DES MOINES, Iowa — A state agency offered licenses Tuesday to three companies to operate five medical marijuana dispensaries in Iowa.
The Iowa Department of Public Health announced that cannabis oil sales would be permitted in Council Bluffs, Sioux City, Davenport, Waterloo and the Des Moines suburb of Windsor Heights.
Permits will be required to purchase medical marijuana, with sales to begin by Dec. 1. Qualifying medical conditions could include cancer, multiple sclerosis, seizures, Parkinson’s disease, untreatable pain and painful terminal illnesses. Permits will be issued to adult patients living in Iowa and primary caregivers of patients living in Iowa.
Smoking marijuana, whether for medical or recreational purposes, remains prohibited. Marijuana extracts, including cannabis oil, are illegal under federal law.
Sally Gaer, a West Des Moines mother whose adult daughter uses cannabis oil, said the dispensaries might make a difference for her family once sales begin. What will matter is the range of products that will be available, including those with higher amounts of THC, the compound associated with marijuana’s psychoactive effects.
“We’re hopeful,” Gaer said.
Iowa will allow oil with up to 3 percent THC, which Gaer said is beyond the level she can have shipped into the state for her daughter. Gaer has advocated for expanding medical marijuana, including organizing outreach efforts in 2014 when state lawmakers legalized possession of cannabis oil to treat epilepsy.
MedPharm Iowa, the state’s only licensed manufacturer, was offered licenses for Sioux City and Windsor Heights dispensaries. The Des Moines-based company said in a news release that having access to patients would help it continue to improve its products.
Have a Heart Compassion Care was offered licenses to operate in Council Bluffs and Davenport. Iowa Cannabis Company would operate in Waterloo.
The state received 21 applications for dispensaries from seven companies. An Iowa Department of Health spokeswoman declined to confirm Tuesday whether the companies accepted the licenses. They have until Wednesday morning to make a decision.
Legislation passed last year for the cannabis oil program said the locations for the dispensaries should be selected by the Iowa Department of Public Health based on “geographic need” with input from the board overseeing the program. Lawmakers approved up to five dispensaries, although fewer would have been allowed.
The department determined 11 of the applications were eligible but not selected, including proposals for Cedar Rapids, Iowa City and Coralville. Five applications were deemed ineligible, including ones in Cedar Falls and Urbandale.
Sioux City and Council Bluffs were considered necessary to provide access to western Iowa, while the Des Moines metropolitan area serves central Iowa and Davenport serves eastern Iowa.
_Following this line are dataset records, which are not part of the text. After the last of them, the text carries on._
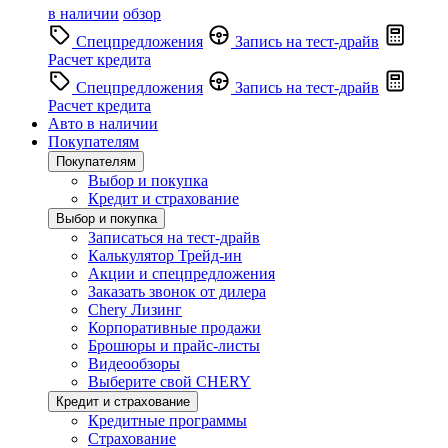
в наличии
обзор
Спецпредложения
Запись на тест-драйв
Расчет кредита
Спецпредложения
Запись на тест-драйв
Расчет кредита
Авто в наличии
Покупателям
Покупателям
Выбор и покупка
Кредит и страхование
Выбор и покупка
Записаться на тест-драйв
Калькулятор Трейд-ин
Акции и спецпредложения
Заказать звонок от дилера
Chery Лизинг
Корпоративные продажи
Брошюры и прайс-листы
Видеообзоры
Выберите свой CHERY
Кредит и страхование
Кредитные программы
Страхование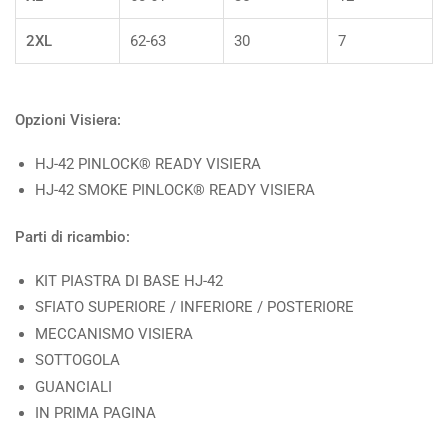
2XL
62-63
30
7
Opzioni Visiera:
HJ-42 PINLOCK® READY VISIERA
HJ-42 SMOKE PINLOCK® READY VISIERA
Parti di ricambio:
KIT PIASTRA DI BASE HJ-42
SFIATO SUPERIORE / INFERIORE / POSTERIORE
MECCANISMO VISIERA
SOTTOGOLA
GUANCIALI
IN PRIMA PAGINA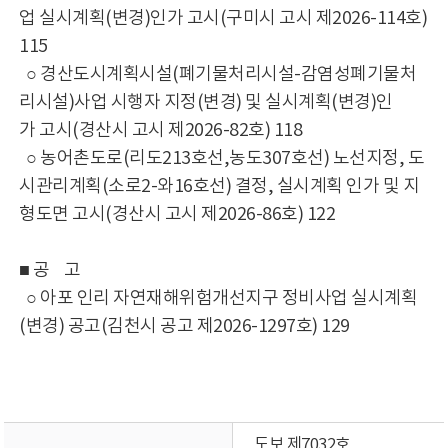
업 실시계획(변경)인가 고시(구미시 고시 제2026-114호)
115
○ 경산도시계획시설(폐기물처리시설-감염성폐기물처
리시설)사업 시행자 지정(변경) 및 실시계획(변경)인
가 고시(경산시 고시 제2026-82호) 118
○ 농어촌도로(리도213호선,농도307호선) 노선지정, 도
시관리계획(소로2-와16호선) 결정, 실시계획 인가 및 지
형도면 고시(경산시 고시 제2026-86호) 122
■ 공 고
○ 아포 인리 자연재해위험개선지구 정비사업 실시계획
(변경) 공고(김천시 공고 제2026-1297호) 129
도보 제7032호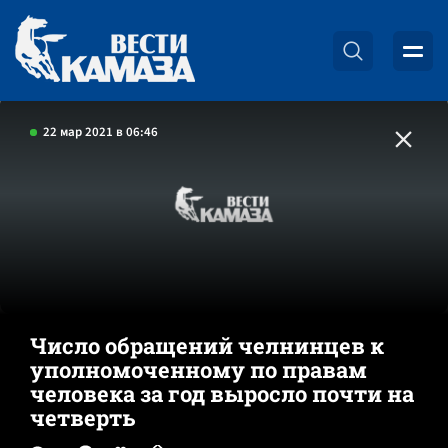
22 мар 2021 в 06:46
Число обращений челнинцев к
уполномоченному по правам
человека за год выросло почти на
четверть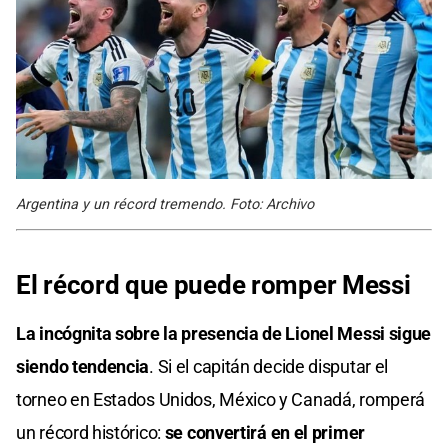
Argentina y un récord tremendo. Foto: Archivo
El récord que puede romper Messi
La incógnita sobre la presencia de Lionel Messi sigue
siendo tendencia
. Si el capitán decide disputar el
torneo en Estados Unidos, México y Canadá, romperá
un récord histórico:
se convertirá en el primer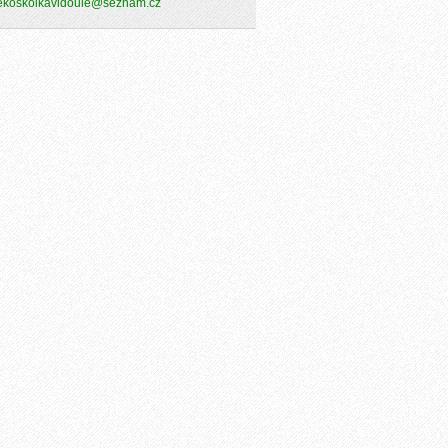
ekoskolkavidoule@seznam.cz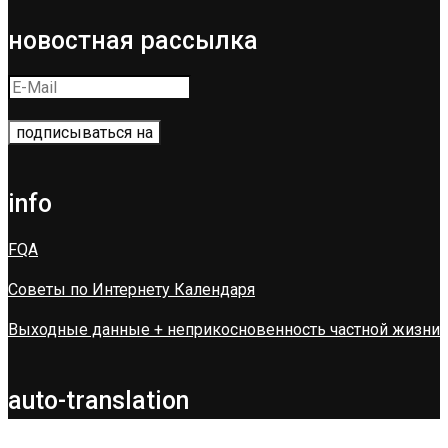
новостная рассылка
info
FQA
Советы по Интернету Календаря
Выходные данные + неприкосновенность частной жизни
auto-translation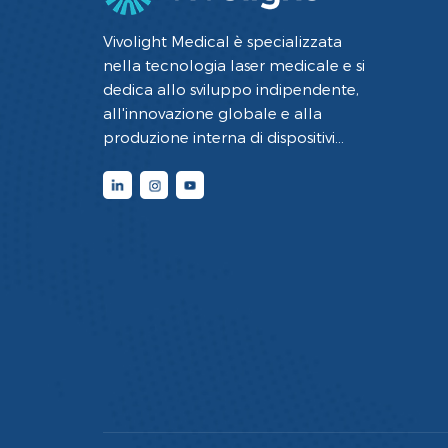
Vivolight Medical è specializzata
nella tecnologia laser medicale e si
dedica allo sviluppo indipendente,
all'innovazione globale e alla
produzione interna di dispositivi
medici interventistici mini-invasivi per
la diagnostica e la terapia che
utilizzano la tecnologia laser.
Integrando la tecnologia
fotoelettrica all'avanguardia con
competenze mediche e
ingegneristiche, abbiamo raggiunto
una padronanza completa delle
principali tecnologie di base nella
diagnostica e nella terapia laser, nei
cateteri in fibra ottica e
nell'elaborazione delle immagini.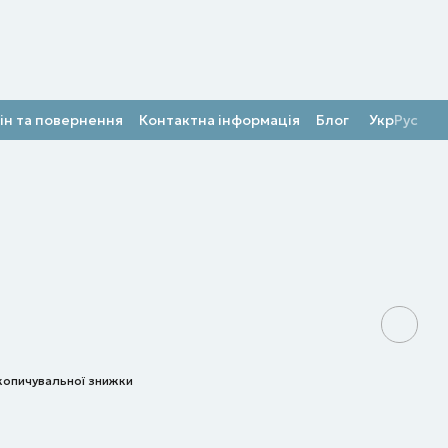
ін та повернення
Контактна інформація
Блог
Укр
Рус
копичувальної знижки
The department gave the remaining license to Waterloo “to provide the best geographical distribution” by serving northern Iowa, communications director Polly Carver-Kimm said in an email.
Several cities had offered their support for proposals to bring dispensaries to their communities. The mayors of Cedar Rapids, Iowa City and Coralville were among those who sent letters to the department supporting proposals for their communities.